Make a commitment to yourself; attend your appointments, do your homework, push yourself to use the tools and stick to your plan. Remember why you started all this to begin with. You are WORTH IT!
Are you caught in negative thinking patterns about your body image? Do you have negative self-talk about your body? Certainly obesity has some physical health risks and it is important to be concerned with being healthy and well. But when our thoughts are constantly negative and destructive or when our image of ourselves is not based in reality, it is important to challenge those beliefs because they cause us harm. Those negative thoughts are what cause us to get into bad habits to cope in the first place. So fighting that is very very important. If you look in the mirror in the morning and have negative thoughts, you should really listen to the Mel Robbins podcast and specifically her “High Five” technique. https://www.youtube.com/watch?v=WKNpcJsk-jo (I don’t get anything for promoting her work or that of anyone else. But I do think she and the other folks I share about have invaluable advice and information for you.)
EVERY DAY, find positive things about yourself. Make a list.
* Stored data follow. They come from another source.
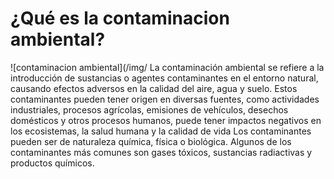 # ¿Qué es la contaminacion ambiental?
![contaminacion ambiental](/img/
La contaminación ambiental se refiere a la introducción de sustancias o agentes contaminantes en el entorno natural, causando efectos adversos en la calidad del aire, agua y suelo. Estos contaminantes pueden tener origen en diversas fuentes, como actividades industriales, procesos agrícolas, emisiones de vehículos, desechos domésticos y otros procesos humanos, puede tener impactos negativos en los ecosistemas, la salud humana y la calidad de vida
Los contaminantes pueden ser de naturaleza química, física o biológica.
Algunos de los contaminantes más comunes son gases tóxicos, sustancias radiactivas y productos químicos.
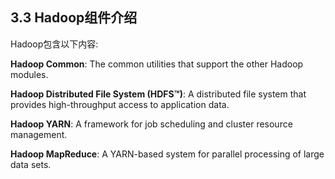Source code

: ## 3.3 Hadoop组件介绍

Hadoop包含以下内容:

**Hadoop Common**: The common utilities that support the other Hadoop modules.

**Hadoop Distributed File System \(HDFS™\)**: A distributed file system that provides high-throughput access to application data.

**Hadoop YARN**: A framework for job scheduling and cluster resource management.

**Hadoop MapReduce**: A YARN-based system for parallel processing of large data sets.



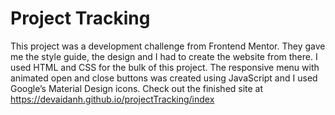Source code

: # Project Tracking
This project was a development challenge from Frontend Mentor. They gave me the style guide, the design and I had to create the website from there. I used HTML and CSS for the bulk of this project. The responsive menu with animated open and close buttons was created using JavaScript and I used Google’s Material Design icons. Check out the finished site at https://devaidanh.github.io/projectTracking/index
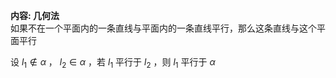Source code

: **内容: 几何法**  
如果不在一个平面内的一条直线与平面内的一条直线平行，那么这条直线与这个平面平行  
  
设 $l_1\not\in\alpha$ ， $l_2\in\alpha$ ，若 $l_1$ 平行于 $l_2$ ，则 $l_1$ 平行于 $\alpha$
And rather than thinking negatively about yourself, remind yourself of all of the good things about you every day. You could even have a rule that for every negative thought you have about yourself, you have to immediately come up with two positive thoughts to counteract them. And it is a great habit that whenever you notice that you are focusing on your physical appearance, good or bad, you also make yourself think about two things about you that are good that have nothing to do with how you look. There is nothing wrong with feeling that you look nice, we should all feel that we are beautiful. But we humans are so much more than a pretty face. And honestly, who we are in the world, the good we do, our efforts and accomplishments, our attention to our well being and striving to be healthier, helping others, being honest, ethical, and empathetic is SO MUCH MORE IMPORTANT THAN HOW WE LOOK! And these are things to really focus on and feel good about.